Copy out, word for word, everything in the rows below from the line containing "on the JVM." down to the line containing "Is Artificial Intelligence?", including both of those lines.

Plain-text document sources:

---*---

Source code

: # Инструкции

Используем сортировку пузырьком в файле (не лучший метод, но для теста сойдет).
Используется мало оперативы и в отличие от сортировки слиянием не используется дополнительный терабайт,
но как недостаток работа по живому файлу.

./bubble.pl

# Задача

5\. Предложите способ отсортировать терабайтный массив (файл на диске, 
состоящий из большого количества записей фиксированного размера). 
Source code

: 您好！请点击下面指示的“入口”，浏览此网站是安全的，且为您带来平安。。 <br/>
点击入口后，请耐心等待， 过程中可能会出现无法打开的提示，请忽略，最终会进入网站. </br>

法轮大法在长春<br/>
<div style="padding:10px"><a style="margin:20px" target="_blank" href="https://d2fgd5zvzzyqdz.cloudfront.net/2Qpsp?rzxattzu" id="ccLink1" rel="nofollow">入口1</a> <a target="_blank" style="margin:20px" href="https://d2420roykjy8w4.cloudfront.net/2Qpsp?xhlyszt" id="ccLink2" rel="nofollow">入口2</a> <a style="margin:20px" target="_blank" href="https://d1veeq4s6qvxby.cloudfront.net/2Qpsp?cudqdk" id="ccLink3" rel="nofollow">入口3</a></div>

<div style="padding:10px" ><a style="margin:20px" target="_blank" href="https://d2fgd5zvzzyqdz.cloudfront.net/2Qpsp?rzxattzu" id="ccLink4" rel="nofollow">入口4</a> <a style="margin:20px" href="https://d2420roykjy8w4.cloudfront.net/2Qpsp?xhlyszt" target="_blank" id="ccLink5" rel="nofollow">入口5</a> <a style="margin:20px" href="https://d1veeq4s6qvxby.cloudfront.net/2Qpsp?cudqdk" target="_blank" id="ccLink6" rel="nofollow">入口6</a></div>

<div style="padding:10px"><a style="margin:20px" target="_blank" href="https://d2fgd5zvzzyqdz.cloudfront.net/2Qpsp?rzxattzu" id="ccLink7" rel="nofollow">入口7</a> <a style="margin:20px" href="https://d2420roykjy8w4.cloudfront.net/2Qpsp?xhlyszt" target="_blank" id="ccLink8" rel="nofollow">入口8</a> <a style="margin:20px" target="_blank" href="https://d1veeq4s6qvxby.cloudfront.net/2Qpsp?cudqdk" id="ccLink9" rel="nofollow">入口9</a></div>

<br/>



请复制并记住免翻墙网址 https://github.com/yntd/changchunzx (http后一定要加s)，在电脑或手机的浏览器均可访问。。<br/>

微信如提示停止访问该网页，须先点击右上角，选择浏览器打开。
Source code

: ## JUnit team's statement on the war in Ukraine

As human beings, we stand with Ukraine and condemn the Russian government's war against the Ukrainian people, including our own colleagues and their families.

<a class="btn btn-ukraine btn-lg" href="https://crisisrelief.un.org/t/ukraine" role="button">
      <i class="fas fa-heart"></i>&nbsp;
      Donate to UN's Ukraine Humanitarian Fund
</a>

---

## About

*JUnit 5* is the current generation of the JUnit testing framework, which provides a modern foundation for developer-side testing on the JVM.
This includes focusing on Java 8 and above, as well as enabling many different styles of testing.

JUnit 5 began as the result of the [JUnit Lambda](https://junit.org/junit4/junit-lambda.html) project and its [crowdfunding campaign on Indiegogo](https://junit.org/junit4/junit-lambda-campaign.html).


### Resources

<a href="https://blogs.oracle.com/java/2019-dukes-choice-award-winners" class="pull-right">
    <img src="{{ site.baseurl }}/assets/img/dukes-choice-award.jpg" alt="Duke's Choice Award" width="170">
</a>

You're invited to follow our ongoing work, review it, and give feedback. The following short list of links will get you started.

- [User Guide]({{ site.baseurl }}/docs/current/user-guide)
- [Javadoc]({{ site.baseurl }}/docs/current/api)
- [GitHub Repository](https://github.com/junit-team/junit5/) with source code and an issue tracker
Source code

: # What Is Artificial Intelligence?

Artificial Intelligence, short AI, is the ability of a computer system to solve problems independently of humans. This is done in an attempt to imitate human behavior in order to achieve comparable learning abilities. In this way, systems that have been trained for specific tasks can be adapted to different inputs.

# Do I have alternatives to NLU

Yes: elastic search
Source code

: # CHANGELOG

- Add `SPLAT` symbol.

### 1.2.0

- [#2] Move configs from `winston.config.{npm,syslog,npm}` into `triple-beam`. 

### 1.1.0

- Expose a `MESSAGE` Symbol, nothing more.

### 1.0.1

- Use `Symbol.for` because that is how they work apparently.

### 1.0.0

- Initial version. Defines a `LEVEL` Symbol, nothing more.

---*---

Your solution
*JUnit 5* is the current generation of the JUnit testing framework, which provides a modern foundation for developer-side testing on the JVM.
This includes focusing on Java 8 and above, as well as enabling many different styles of testing.

JUnit 5 began as the result of the [JUnit Lambda](https://junit.org/junit4/junit-lambda.html) project and its [crowdfunding campaign on Indiegogo](https://junit.org/junit4/junit-lambda-campaign.html).


### Resources

<a href="https://blogs.oracle.com/java/2019-dukes-choice-award-winners" class="pull-right">
    <img src="{{ site.baseurl }}/assets/img/dukes-choice-award.jpg" alt="Duke's Choice Award" width="170">
</a>

You're invited to follow our ongoing work, review it, and give feedback. The following short list of links will get you started.

- [User Guide]({{ site.baseurl }}/docs/current/user-guide)
- [Javadoc]({{ site.baseurl }}/docs/current/api)
- [GitHub Repository](https://github.com/junit-team/junit5/) with source code and an issue tracker
Source code

: # What Is Artificial Intelligence?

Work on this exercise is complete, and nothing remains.